A lenga-lenga, leva ao sonho, e o sonho seduz, embala. Traz à vida, outra(s) vida(s).
As palavras escritas... talvez amanhã.
Um beijo, amiga
Tenho um convite lá na página.
Quantas não são as pessoas que no seu silêncio pedem para escreveres, sabes?
Pedem porque sabes descrever a VIDA com todos os seus sentimentos que dela fazem parte. Depois a tua escrita é tão real e sincera que nos fazes apaixonar e reviver a nossa vida e outras vidas.
Que eu te continue a ler por longos anos com toda essa inspiração que tens de captar os momentos e partilhá-los.
Beijo, escrito…
Muito bom, Dulce. Desenvolves neste texto, com autentiticidade, a dura realidade da escrita, pela qual todos nós passamos alguma vez na vida (ou muitas!)
Beijinho.
Desculpa!!!!!
Alguma coisa está errada...
Começas por dizer: "para escrever, não basta pegar na caneta para que logo as palavras dela escorrerem..."
Bom, às vezes sou um pouco lerda, então todas as palavras que escreveste a seguir às referidas, vieram de onde?
Não as escreveste tu?
A beleza e profundidade do texto que li, saiu de onde?
Copiaste?
Claro que não!
É teu.
És tu.
Escreve, escreve sempre, com ou sem inspiração.
Os teus textos são sempre lindos.
O LIVRO...
O LIVRO...
Com ou sem "inspiração" escreve.
Tudo o que escreves é bonito. Apetece sempre ler mais e mais...
Beijos
Escrevi
Tem graça o adiar da escrita dp de tanto escrever, e bem.
Voltei e comigo trouxe algumas histórias e mtas imagens que já comecei a publicar.
Bjs
TD
Acho que se acabou a tinta, temos de fazer um peditório pela confederação, esta mana anda mesmo cábula!
Também me farto de lhe pedir o livro, mas acho que só existem umas páginas secretas.
Não sei porque lhe faltará a inspiração, agora numa fase tão bonita, penso eu, não será, escrevi?
Ela não escreve, escrevemos nós.
O LIVRO...
O LIVRO...
O LIVRO...
Beijinhos à irmandade, :-)
Aquém tu o dizes, o estupor do ecrã, por vezes, teima em ficar em branco.
Um beijo. Augusto
Poucas vezes me acontece ficar sem palavras.
Como “politico” que sou, sou igualmente “aldrabão”; não que queira, mas pouca gente aceita a verdade. Hoje Dulce, deixaste-me ficar sem palavras.
Mais do que ler, senti.
Senti as tuas palavras escritas, senti para alem das letras, senti o som da alma, se é que isto faz sentido.

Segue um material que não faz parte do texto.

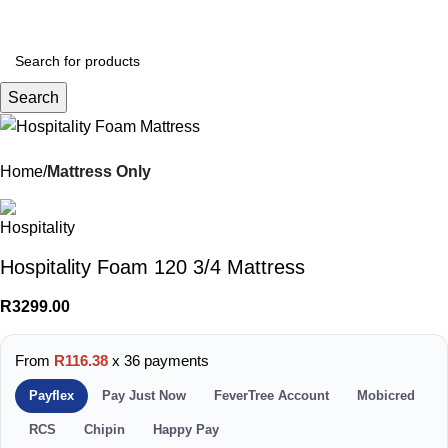
Menu
R
0.
Search
Home
Mattress Only
Hospitality Foam 120 3/4 Mattress
R
3299.00
From
R116.38
x 36 payments
Payflex
Pay Just Now
FeverTree Account
Mobicred
RCS
Chipin
Happy Pay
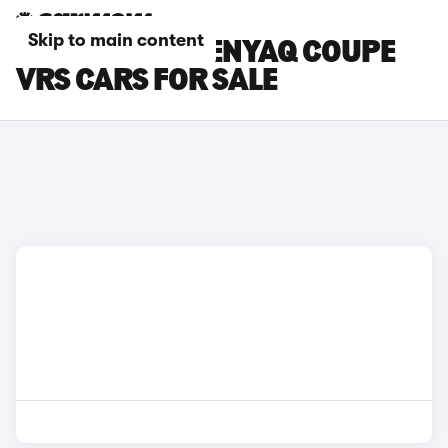
Skip to main content
SILVER SKODA ENYAQ COUPE
VRS CARS FOR SALE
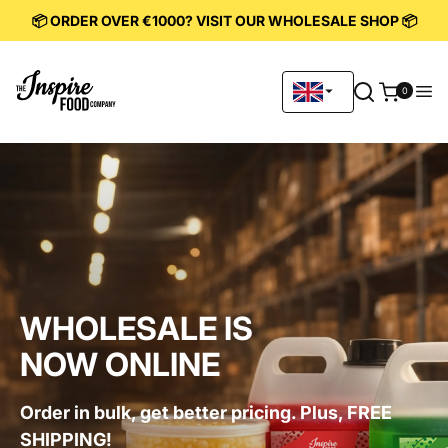
KIP TO
📦 ORDER OVER €1000? VISIT OUR WHOLESALE SHOP 📦
ONTENT
0
0
items
WHOLESALE IS
NOW ONLINE
Order in bulk, get better pricing. Plus, FREE
SHIPPING!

(tão balalão – cabeça de cão - orelhas de gato - não tem coração) Mas não é o teu caso, coração é o que te sobra.
“Tanta coisa que podemos dizer, e tão pouca podemos contar” só por si, este teu pensamento entrará por certo nas expressões de todos nós, os mais sensíveis, os que vivem, porque no mundo vivem pessoas maravilhosas como tu.
Não, hoje não te envio “beijitos” hoje envio-te um Grande Beijo.